— Job item —
Among the entries below, find the lines with the word "glass" and copy them.

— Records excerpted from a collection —
══════════

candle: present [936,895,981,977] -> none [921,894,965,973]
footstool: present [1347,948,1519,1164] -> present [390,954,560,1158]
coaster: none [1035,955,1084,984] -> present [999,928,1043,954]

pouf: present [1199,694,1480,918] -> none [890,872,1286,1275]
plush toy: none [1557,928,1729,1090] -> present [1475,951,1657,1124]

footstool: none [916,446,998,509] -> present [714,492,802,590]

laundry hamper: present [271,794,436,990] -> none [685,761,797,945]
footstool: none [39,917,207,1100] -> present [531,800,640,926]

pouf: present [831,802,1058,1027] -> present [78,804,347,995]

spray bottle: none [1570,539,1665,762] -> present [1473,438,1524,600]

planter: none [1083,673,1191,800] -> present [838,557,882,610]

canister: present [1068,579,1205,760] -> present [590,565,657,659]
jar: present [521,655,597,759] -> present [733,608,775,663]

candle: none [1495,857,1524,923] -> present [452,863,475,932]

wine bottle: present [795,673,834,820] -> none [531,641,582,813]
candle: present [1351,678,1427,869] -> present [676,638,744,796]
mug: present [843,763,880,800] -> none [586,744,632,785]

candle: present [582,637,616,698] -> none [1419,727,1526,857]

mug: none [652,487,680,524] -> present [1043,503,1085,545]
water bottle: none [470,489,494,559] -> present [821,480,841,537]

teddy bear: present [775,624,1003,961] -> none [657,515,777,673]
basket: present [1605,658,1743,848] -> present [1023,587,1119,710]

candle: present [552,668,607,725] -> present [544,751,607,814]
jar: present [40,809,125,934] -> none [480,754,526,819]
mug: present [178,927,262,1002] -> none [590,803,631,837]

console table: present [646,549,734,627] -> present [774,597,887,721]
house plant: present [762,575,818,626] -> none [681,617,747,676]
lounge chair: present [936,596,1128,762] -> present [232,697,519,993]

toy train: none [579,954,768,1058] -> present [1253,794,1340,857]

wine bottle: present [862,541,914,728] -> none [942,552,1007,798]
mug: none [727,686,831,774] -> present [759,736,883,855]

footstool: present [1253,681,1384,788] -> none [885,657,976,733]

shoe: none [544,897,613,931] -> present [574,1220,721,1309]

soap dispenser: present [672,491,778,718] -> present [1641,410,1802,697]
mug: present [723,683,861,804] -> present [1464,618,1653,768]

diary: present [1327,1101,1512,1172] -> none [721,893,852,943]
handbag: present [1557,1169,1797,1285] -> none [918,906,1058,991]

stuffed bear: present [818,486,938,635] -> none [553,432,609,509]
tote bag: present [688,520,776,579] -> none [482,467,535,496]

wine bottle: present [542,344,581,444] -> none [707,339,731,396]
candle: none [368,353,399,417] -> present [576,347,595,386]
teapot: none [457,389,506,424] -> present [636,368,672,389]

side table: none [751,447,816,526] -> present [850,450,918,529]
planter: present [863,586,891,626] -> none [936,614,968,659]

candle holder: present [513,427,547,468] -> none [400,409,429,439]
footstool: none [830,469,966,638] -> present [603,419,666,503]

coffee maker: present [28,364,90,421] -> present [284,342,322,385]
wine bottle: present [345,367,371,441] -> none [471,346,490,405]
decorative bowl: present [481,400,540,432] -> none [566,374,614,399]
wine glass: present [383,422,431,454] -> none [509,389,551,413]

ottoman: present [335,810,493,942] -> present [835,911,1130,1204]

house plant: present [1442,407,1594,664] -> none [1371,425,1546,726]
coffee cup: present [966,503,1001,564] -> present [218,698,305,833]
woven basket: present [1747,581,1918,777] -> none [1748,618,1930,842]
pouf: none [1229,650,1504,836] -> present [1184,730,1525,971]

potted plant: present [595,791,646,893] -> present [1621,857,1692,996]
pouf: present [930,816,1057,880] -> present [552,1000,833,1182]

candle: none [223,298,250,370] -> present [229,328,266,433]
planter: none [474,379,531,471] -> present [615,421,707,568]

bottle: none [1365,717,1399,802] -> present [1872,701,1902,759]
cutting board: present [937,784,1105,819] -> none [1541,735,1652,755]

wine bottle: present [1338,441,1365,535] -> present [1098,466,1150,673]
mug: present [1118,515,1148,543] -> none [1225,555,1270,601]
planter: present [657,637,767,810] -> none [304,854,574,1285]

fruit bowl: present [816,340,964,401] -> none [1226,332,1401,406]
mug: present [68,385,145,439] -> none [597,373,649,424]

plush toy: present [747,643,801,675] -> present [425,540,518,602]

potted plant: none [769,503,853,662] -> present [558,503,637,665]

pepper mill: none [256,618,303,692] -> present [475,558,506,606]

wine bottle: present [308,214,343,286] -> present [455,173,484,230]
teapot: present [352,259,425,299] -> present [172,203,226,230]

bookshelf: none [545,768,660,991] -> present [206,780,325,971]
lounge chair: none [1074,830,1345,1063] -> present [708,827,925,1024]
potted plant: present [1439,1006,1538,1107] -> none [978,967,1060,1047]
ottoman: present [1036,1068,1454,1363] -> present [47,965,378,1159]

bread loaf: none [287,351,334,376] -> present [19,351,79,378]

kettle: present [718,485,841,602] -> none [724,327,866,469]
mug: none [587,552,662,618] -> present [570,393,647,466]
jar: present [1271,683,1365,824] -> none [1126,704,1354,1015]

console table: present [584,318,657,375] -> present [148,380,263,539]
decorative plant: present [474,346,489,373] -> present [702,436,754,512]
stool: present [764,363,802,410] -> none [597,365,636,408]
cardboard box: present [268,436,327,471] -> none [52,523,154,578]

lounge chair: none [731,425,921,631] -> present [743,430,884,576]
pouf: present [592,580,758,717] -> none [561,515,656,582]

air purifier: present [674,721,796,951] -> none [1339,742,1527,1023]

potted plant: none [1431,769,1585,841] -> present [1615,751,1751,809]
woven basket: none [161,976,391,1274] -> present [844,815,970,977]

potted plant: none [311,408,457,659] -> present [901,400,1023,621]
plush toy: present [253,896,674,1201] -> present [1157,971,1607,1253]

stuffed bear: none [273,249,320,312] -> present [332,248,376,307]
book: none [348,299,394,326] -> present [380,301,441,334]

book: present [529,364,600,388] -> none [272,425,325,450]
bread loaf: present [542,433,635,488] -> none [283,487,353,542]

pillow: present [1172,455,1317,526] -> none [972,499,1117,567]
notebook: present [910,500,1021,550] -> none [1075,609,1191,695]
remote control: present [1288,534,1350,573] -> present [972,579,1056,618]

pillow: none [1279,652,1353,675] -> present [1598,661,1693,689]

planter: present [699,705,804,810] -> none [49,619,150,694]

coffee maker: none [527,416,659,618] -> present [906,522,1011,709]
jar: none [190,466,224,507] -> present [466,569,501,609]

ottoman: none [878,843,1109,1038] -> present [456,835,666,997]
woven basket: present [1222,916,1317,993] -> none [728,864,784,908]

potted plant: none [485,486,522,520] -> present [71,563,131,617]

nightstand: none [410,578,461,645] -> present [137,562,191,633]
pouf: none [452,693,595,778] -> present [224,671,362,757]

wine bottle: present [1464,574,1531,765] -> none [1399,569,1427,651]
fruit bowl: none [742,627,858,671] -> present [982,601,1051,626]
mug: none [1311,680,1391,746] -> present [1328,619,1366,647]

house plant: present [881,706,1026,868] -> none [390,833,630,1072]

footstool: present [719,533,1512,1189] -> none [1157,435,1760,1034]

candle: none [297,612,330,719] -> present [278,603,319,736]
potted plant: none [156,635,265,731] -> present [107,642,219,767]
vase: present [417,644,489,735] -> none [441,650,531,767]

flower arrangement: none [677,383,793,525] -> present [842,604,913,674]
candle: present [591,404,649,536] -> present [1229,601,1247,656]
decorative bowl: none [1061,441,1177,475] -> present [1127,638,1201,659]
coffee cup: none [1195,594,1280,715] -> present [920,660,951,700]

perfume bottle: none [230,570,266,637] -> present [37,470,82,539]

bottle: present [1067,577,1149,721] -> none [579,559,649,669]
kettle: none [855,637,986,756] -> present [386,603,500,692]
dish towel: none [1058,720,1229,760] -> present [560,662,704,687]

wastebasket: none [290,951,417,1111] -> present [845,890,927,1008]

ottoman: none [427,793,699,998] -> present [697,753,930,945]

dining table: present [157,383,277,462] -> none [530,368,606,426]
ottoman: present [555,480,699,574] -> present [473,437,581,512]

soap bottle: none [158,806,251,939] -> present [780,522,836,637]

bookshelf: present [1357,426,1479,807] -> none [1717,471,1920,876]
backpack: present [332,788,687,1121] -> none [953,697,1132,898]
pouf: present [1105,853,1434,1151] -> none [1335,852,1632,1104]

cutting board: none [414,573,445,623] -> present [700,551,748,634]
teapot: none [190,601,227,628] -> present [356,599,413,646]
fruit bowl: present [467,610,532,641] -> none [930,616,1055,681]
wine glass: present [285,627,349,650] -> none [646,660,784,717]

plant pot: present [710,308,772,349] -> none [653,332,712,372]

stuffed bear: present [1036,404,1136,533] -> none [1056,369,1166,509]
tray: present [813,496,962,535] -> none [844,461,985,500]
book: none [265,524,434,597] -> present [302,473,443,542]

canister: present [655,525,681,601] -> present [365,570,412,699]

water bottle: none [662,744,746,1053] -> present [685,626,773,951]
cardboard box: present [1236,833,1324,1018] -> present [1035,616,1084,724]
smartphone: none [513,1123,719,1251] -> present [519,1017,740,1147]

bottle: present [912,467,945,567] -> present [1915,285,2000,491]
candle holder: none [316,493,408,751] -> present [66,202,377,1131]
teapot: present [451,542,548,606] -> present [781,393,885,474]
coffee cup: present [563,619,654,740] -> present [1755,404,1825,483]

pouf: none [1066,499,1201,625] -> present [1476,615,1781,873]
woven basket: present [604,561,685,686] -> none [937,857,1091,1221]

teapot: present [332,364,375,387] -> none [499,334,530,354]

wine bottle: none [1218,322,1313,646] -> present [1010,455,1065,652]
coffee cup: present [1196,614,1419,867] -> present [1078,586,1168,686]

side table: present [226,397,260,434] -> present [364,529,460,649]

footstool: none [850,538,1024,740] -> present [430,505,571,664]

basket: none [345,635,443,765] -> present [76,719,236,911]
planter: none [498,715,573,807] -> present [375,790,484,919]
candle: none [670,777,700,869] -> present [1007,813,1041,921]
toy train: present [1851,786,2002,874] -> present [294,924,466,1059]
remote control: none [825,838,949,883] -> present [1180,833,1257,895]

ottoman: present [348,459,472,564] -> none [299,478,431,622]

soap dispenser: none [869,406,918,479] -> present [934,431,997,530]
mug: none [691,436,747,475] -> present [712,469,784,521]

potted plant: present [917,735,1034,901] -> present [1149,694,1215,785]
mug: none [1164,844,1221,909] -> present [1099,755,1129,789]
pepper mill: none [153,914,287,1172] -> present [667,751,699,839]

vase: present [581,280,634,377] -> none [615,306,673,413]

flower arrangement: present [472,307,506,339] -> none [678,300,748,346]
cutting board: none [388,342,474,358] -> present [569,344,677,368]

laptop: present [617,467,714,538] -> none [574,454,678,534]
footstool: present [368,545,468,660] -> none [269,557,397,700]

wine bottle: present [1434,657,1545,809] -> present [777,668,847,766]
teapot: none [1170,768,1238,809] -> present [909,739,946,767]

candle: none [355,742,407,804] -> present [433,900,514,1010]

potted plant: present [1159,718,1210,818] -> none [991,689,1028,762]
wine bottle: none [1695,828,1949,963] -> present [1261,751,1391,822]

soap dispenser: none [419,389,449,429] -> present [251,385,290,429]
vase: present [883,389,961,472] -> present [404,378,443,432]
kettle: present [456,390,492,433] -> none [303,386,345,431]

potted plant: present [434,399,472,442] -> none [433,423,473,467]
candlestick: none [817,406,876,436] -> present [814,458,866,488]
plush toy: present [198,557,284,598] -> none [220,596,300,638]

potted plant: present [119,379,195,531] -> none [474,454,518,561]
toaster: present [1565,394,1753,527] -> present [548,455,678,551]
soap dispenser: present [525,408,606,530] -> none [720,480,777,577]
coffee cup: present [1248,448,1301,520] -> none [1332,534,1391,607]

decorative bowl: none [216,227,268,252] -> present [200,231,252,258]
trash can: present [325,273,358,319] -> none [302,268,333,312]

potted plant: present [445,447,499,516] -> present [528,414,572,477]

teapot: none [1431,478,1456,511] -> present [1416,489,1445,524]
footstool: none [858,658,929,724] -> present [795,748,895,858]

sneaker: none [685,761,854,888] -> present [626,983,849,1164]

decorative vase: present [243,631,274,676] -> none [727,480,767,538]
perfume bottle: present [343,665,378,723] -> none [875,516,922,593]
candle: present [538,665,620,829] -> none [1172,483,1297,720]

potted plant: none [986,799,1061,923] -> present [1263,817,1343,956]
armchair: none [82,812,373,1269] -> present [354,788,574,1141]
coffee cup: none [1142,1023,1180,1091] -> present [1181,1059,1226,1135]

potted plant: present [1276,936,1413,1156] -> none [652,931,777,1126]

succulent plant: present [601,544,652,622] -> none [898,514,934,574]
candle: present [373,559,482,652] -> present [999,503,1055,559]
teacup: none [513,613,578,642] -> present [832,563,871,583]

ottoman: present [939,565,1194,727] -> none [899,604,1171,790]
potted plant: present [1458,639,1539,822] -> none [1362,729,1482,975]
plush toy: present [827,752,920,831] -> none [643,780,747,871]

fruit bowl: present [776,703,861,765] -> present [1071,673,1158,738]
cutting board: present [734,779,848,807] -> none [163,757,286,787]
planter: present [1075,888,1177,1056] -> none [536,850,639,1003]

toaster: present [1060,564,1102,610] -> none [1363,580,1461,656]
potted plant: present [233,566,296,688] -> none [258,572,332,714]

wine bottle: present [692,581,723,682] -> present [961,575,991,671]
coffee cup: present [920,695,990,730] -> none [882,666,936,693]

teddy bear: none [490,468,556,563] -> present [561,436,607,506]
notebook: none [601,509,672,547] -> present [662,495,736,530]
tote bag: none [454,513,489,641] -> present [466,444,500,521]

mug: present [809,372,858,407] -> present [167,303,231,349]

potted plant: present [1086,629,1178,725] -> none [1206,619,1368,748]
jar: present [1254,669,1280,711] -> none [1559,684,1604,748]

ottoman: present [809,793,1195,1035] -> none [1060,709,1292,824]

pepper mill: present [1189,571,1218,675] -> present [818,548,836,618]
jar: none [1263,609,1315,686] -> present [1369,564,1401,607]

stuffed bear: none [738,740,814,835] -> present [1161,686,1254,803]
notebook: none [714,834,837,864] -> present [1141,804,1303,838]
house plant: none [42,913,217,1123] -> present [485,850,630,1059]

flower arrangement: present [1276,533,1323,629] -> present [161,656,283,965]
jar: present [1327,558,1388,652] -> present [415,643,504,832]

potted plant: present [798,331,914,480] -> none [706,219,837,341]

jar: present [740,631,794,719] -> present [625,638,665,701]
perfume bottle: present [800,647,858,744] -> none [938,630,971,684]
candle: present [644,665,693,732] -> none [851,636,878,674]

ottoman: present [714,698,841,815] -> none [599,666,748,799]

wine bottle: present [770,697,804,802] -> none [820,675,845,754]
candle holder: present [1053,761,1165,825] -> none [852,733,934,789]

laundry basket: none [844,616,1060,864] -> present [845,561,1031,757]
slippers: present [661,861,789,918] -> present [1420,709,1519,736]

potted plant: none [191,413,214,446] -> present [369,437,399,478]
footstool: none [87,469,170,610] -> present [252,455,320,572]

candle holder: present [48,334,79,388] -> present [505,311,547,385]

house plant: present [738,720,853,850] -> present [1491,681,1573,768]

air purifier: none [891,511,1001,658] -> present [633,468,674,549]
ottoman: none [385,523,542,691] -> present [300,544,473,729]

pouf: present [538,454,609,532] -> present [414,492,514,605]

══════════

— Exercise output —
wine glass: present [383,422,431,454] -> none [509,389,551,413]
wine glass: present [285,627,349,650] -> none [646,660,784,717]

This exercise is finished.